The cell reaction given is \( \mathrm{Fe}^{2+} + \mathrm{Sn} \rightarrow \mathrm{Fe} + \mathrm{Sn}^{2+} \). This means \( \mathrm{Fe}^{2+} \) is being reduced to \( \mathrm{Fe} \) and \( \mathrm{Sn} \) is being oxidized to \( \mathrm{Sn}^{2+} \).

2Step 2: Determine half-reactions and potentials

For the reduction of \( \mathrm{Fe}^{2+} \), we use the standard reduction potential \( E^0_{(\mathrm{Fe}^{2+}/\mathrm{Fe})} = -0.44 \mathrm{~V} \). For the oxidation of \( \mathrm{Sn} \) to \( \mathrm{Sn}^{2+} \), we need to reverse the reaction, changing the sign of the standard potential for \( \mathrm{Sn}^{2+}/\mathrm{Sn} \), so it becomes \( E^0_{(\mathrm{Sn}/\mathrm{Sn}^{2+})} = +0.14 \mathrm{~V} \).

3Step 3: Calculate the standard emf (E°cell)

The standard emf \( (E^0_{cell}) \) for the cell is calculated using the equation:\[E^0_{cell} = E^0_{cathode} - E^0_{anode}\]The cathode is where reduction occurs (\( \mathrm{Fe}^{2+} \to \mathrm{Fe} \)) and the anode is where oxidation occurs (\( \mathrm{Sn} \to \mathrm{Sn}^{2+} \)). Thus,\[E^0_{cell} = (-0.44 \mathrm{~V}) - (+0.14 \mathrm{~V}) = -0.58 \mathrm{~V}\]

4Step 4: Determine the correct answer choice

Compare the calculated emf \( -0.58 \mathrm{~V} \) to the given options. The correct answer is (b) \(-0.58 \mathrm{~V}\).

Key Concepts

ElectrochemistryRedox ReactionsNernst Equation

Electrochemistry

Electrochemistry is a branch of chemistry that deals with the relationship between electrical energy and chemical reactions. It covers processes where electrons move between molecules, ions, or atoms, often resulting in the generation or use of electricity.
Electrochemistry encompasses a variety of phenomena such as:

Galvanic Cells: These are devices that convert chemical energy into electrical energy via spontaneous redox reactions.

Electrolytic Cells: In these cells, electrical energy drives non-spontaneous chemical reactions.

Standard Electrode Potentials: These potentials measure the tendency of a chemical species to be reduced. They are usually measured in volts.

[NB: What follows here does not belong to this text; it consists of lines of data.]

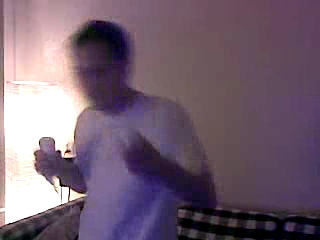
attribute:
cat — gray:
[48, 204, 84, 239]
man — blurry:
[33, 18, 223, 240]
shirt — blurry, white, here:
[74, 92, 207, 239]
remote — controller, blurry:
[34, 135, 58, 179]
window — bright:
[4, 3, 64, 91]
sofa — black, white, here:
[1, 196, 318, 237]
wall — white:
[224, 5, 317, 206]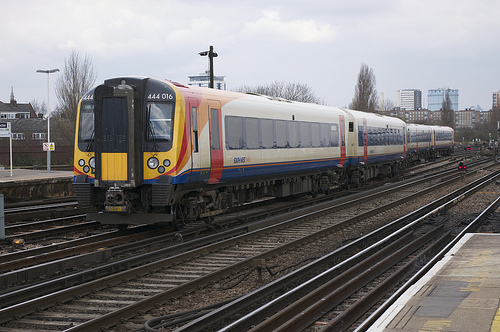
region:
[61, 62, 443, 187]
white train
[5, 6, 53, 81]
white clouds in blue sky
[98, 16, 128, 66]
white clouds in blue sky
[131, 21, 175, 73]
white clouds in blue sky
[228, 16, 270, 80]
white clouds in blue sky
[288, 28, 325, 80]
white clouds in blue sky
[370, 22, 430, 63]
white clouds in blue sky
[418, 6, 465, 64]
white clouds in blue sky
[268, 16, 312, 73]
white clouds in blue sky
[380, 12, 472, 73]
white clouds in blue sky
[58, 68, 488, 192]
white and yellow train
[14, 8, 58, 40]
white clouds in blue sky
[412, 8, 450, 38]
white clouds in blue sky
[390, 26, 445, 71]
white clouds in blue sky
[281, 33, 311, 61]
white clouds in blue sky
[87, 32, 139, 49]
white clouds in blue sky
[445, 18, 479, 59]
white clouds in blue sky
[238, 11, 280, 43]
white clouds in blue sky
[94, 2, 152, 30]
white clouds in blue sky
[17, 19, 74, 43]
white clouds in blue sky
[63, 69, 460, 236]
two trains at a railway station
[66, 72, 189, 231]
yellow and black front of a train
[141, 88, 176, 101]
number on the front of a train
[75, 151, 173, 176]
six lights on the front of a train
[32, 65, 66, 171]
street lamp on a railway platform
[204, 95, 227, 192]
red external door of a train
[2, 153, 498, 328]
metal railway tracks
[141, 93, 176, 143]
front windshield on a train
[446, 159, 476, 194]
small red lights between railway tracks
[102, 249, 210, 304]
wooden sleepers between railway tracks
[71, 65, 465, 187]
yellow and white train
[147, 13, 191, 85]
white clouds in blue sky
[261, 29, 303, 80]
white clouds in blue sky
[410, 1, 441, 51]
white clouds in blue sky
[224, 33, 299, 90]
white clouds in blue sky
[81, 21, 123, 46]
white clouds in blue sky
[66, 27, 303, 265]
this is a train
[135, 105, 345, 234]
the train is long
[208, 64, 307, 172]
these are some windows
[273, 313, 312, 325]
these are train tracks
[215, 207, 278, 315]
the tracks are metal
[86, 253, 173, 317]
the tracks are silver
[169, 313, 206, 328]
the tracks have rust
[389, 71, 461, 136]
these are some buildings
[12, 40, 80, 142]
this is a pole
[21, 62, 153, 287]
this is a white pole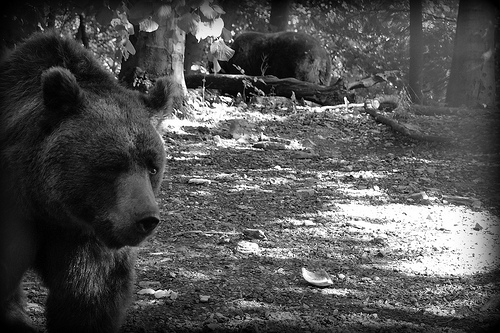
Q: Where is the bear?
A: In the woods.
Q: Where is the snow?
A: On the ground.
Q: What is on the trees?
A: Leaves.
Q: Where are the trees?
A: In the woods.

During a typical electrochemical reaction, two electrodes are involved – an anode and a cathode. At the anode, oxidation occurs, and at the cathode, reduction takes place. Understanding how electrochemistry works forms the foundation for analyzing redox reactions and calculating cell potentials.

Redox Reactions

Redox reactions, or reduction-oxidation reactions, entail the transfer of electrons between chemical species. These reactions are fundamental to electrochemistry and are characterized by the change in oxidation states of the molecules involved.
In a redox reaction:

The species that loses electrons gets oxidized, which occurs at the anode.

The species that gains electrons gets reduced, which happens at the cathode.

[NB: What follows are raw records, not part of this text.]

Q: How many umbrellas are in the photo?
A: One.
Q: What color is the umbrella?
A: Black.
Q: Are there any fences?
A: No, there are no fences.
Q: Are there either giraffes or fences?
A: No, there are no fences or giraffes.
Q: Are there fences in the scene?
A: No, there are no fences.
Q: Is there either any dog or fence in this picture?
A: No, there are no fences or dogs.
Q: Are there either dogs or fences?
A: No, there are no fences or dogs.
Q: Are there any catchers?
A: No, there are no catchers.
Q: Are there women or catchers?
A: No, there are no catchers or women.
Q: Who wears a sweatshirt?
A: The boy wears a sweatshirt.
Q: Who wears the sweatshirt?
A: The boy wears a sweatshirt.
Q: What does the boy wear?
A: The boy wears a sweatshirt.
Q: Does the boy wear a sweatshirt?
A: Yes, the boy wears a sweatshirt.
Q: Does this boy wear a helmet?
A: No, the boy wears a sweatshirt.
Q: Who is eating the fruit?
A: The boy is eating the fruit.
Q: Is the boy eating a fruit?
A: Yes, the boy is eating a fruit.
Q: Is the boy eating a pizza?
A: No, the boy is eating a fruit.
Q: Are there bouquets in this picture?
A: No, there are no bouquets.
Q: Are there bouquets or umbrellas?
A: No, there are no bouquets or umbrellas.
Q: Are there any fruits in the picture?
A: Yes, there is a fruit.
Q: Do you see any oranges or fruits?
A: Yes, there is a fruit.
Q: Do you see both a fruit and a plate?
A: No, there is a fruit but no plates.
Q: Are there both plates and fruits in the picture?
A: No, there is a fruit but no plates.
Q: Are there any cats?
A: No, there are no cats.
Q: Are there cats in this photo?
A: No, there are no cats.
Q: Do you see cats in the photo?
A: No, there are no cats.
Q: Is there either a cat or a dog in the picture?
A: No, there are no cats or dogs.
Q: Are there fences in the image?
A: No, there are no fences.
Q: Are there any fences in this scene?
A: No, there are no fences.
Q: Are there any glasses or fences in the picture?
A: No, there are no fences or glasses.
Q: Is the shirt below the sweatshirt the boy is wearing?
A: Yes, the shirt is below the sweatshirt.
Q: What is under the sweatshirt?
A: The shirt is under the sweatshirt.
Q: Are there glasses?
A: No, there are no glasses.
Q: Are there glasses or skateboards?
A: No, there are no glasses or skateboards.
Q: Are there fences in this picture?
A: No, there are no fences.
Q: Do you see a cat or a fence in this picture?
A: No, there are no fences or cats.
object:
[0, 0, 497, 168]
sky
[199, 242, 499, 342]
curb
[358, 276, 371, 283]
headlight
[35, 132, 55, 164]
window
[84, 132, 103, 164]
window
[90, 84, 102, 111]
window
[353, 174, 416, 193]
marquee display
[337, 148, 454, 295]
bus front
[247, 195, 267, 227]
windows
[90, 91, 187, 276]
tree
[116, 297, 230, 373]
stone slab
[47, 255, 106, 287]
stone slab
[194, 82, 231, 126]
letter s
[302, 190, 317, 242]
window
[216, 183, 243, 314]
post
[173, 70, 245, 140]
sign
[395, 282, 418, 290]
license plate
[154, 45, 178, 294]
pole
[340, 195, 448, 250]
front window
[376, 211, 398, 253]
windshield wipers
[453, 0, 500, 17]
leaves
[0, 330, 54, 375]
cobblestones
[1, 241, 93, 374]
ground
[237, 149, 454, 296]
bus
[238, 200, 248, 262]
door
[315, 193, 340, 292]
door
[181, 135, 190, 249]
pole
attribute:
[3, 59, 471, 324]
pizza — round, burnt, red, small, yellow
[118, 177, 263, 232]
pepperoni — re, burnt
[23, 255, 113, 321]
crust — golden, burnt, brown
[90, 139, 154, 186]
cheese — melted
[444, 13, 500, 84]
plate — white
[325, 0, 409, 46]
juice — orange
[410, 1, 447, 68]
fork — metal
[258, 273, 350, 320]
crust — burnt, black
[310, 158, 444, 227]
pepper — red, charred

Each half-reaction either consists of oxidation or reduction.

Analyzing redox reactions involves breaking them down into their respective half-reactions and calculating the standard electrode potentials. By doing so, you can determine the overall cell potential, which is necessary for evaluating the feasibility of electrochemical processes.
For instance, in the given exercise, the reaction involves oxidizing tin (Sn to Sn^{2+}) and reducing iron ions (Fe^{2+} to Fe). By determining the potentials, you can understand how redox reactions power electrochemical cells.

Nernst Equation

The Nernst equation is vital in electrochemistry because it calculates the electromotive force (emf) of an electrochemical cell under non-standard conditions. While the standard emf is calculated under specific conditions, actual lab conditions may differ.
Mathematically, it's expressed as:\[E = E^0_{cell} - \frac{RT}{nF} \ln Q\]Here:

E: represents the cell potential under non-standard conditions.

E^0_{cell}: is the standard cell potential.

R: the universal gas constant (8.314 J mol^{-1} K^{-1}).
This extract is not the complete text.